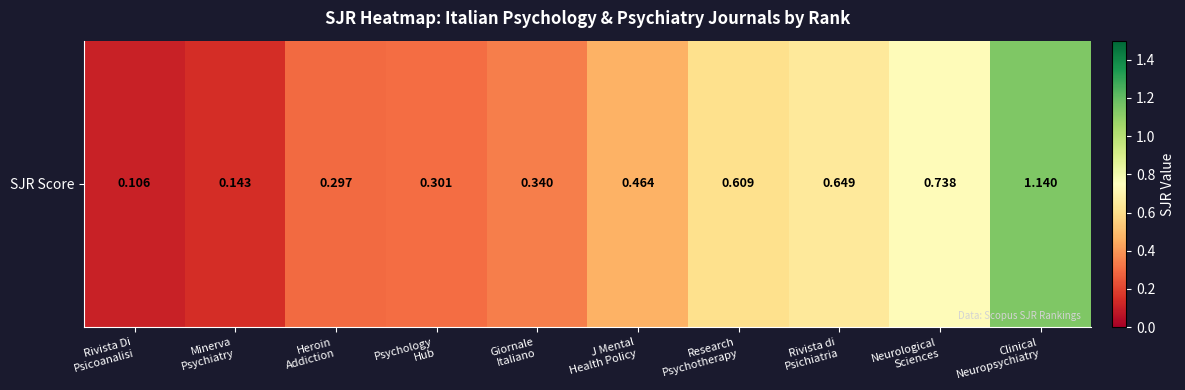

Rank the categories by value from highest to lowest.

Clinical
Neuropsychiatry, Neurological
Sciences, Rivista di
Psichiatria, Research
Psychotherapy, J Mental
Health Policy, Giornale
Italiano, Psychology
Hub, Heroin
Addiction, Minerva
Psychiatry, Rivista Di
Psicoanalisi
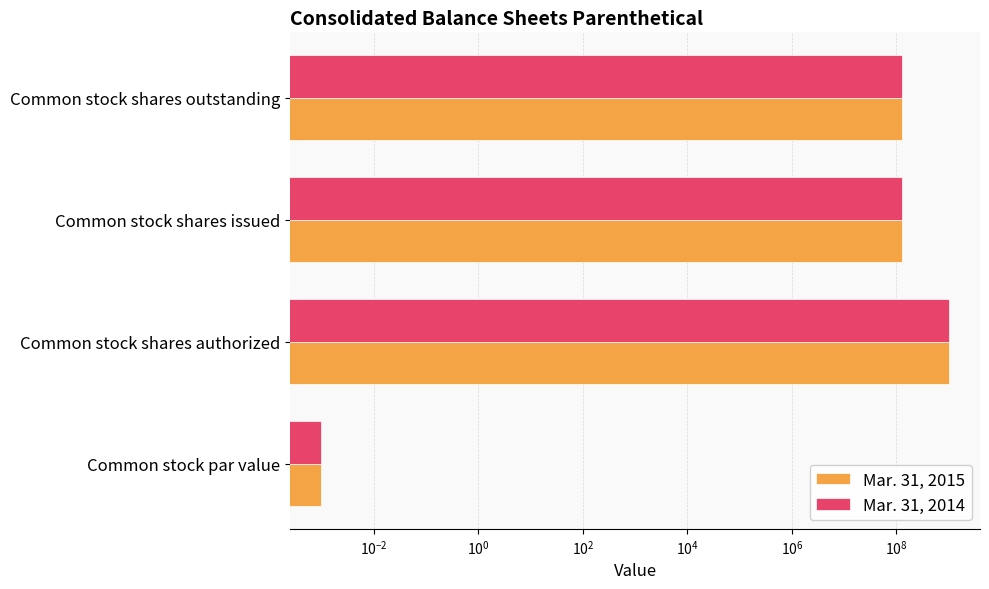

Does the chart contain stacked bars?

No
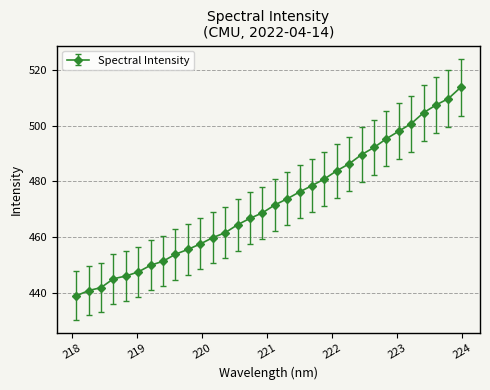

How many values exceed 471?

16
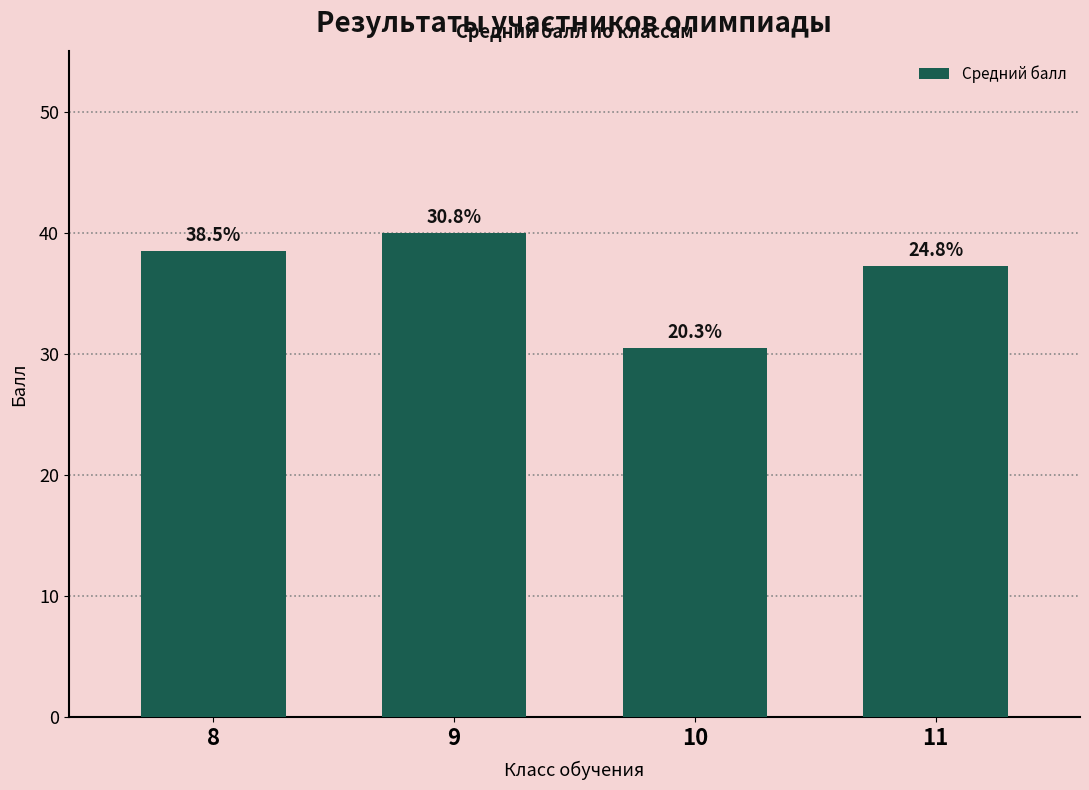

How many bars are there in total?

4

- What this task involves: Reproduce the records above with each "bars" swapped for "columns" and nothing else changed. Leave out the pictures.

- Response to this exercise:
Rank the categories by value from highest to lowest.

Clinical
Neuropsychiatry, Neurological
Sciences, Rivista di
Psichiatria, Research
Psychotherapy, J Mental
Health Policy, Giornale
Italiano, Psychology
Hub, Heroin
Addiction, Minerva
Psychiatry, Rivista Di
Psicoanalisi

Does the chart contain stacked columns?

No

How many values exceed 471?

16

How many columns are there in total?

4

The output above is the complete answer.